In words: the expectation value of a sum of physical quantities is equal to the sum of the expectation values of the two quantities [her italics]: von Neumann’s proof stands or falls with this assumption. [our italics]”

This crucial assumption is equivalent to von Neumann’s \(\mathrm{{B}}^\prime \). It is trivial, Hermann notes, for classical physics, and for quantum mechanical quantities that can be simultaneously measured, because then “the value of their sum is nothing other than the sum of the values that each of them separately takes, from which follows immediately the same relation for the mean values of these magnitudes. The relation is, however, not self-evident for quantum mechanical quantities between which uncertainty relations hold, and in fact for the reason that the sum of two such quantities is not immediately defined at all: since a sharp measurement of one of them excludes that of the other, so that the two quantities cannot simultaneously assume sharp values, the usual definition of the sum of two quantities is not applicable. Only by the detour over certain mathematical operators assigned to these quantities does the formalism introduce the concept of a sum also for such quantities.”

Hermann is saying here that because it is not clear how to define the sum in (6) or in Assumption \(\mathrm{{B}}^\prime \) of two quantities that are not jointly measurable, “to introduce the concept of a sum\(\ldots \)for such quantities” requires a detour involving mathematical operators assigned to them — i.e. von Neumann’s Assumptions I and II. By emphasizing the need for a detour into I and II she underlines that it is not necessary to take \(\mathrm{{B}}^\prime \) to define the sum of quantities that are not simultaneously measurable.
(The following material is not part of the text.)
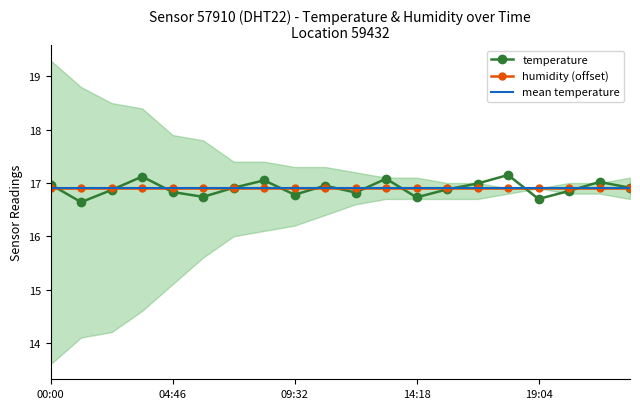

The value of temperature at 19:04 is 3.6. True or false?

False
Hermann is reading von Neumann just as we do.Footnote 29

For an ensemble characterized by a wave-function \(\phi \), Hermann notes,

$$\begin{aligned} \mathrm{Exp}({{\mathcal {R}}}) = (R\phi ,\phi ), \end{aligned}$$
(7)

and therefore (6) is valid by virtue of the quantum mechanical identity

$$\begin{aligned} ((R + S)\phi , \phi ) = (R\phi ,\phi ) + (S\phi ,\phi ). \end{aligned}$$
(8)

Here R and S are, she notes, “mathematical operators assigned to the quantities \({{\mathcal {R}}}\) and \({{\mathcal {S}}}\).” Since (8) holds whether or not R and S commute, (6) holds whether or not \({{\mathcal {R}}}\) and \({{\mathcal {S}}}\) are simultaneously measurable.Footnote 30 So \(\mathrm{{B}}^\prime \) does hold for ensembles characterized by wave functions.

But what about subsets of those ensembles “selected from them on the basis of any new features.” For those subensembles “one can no longer infer from the asserted addition rule for \((R\phi ,\phi )\), that also in these subsets the expectation value of the sum of physical quantities is the same as the sum of their expectation values. In this way, however, an essential step in Neumann’s proof is missing.” There it is: precisely the same problem that we describe in Sect. 2 and that Bell identified thirty years after Hermann.

We wish Hermann had stopped here. But she goes on. It is our guess that she goes on because she knows that this obvious problem did not stop von Neumann. What can he have been thinking? At this point we cannot paraphrase her account, because we can no longer follow it. We attach it as Appendix 2, in the hope that the reader may understand her better than we have done.

Setting aside what we take to be Hermann’s efforts to find the motivation behind von Neumann’s oversight, she has, in fact, read von Neumann more closely than Bell. She has the whole story. Once again, the culprit is Assumption \(\mathrm{{B}}^\prime \). The only real difference between the reading we and Bell give and hers, is that she considers the possibility that von Neumann himself was aware of the obvious problem, and implicitly limited himself to subensembles for which the difficulty did not arise. But if he did that, then he had committed himself to the view that the hidden variables single out only those subensembles that lack features which make them any different from the larger \(\phi \)-ensembles that they combine to give. So even if he did know what he was doing, he was begging the question.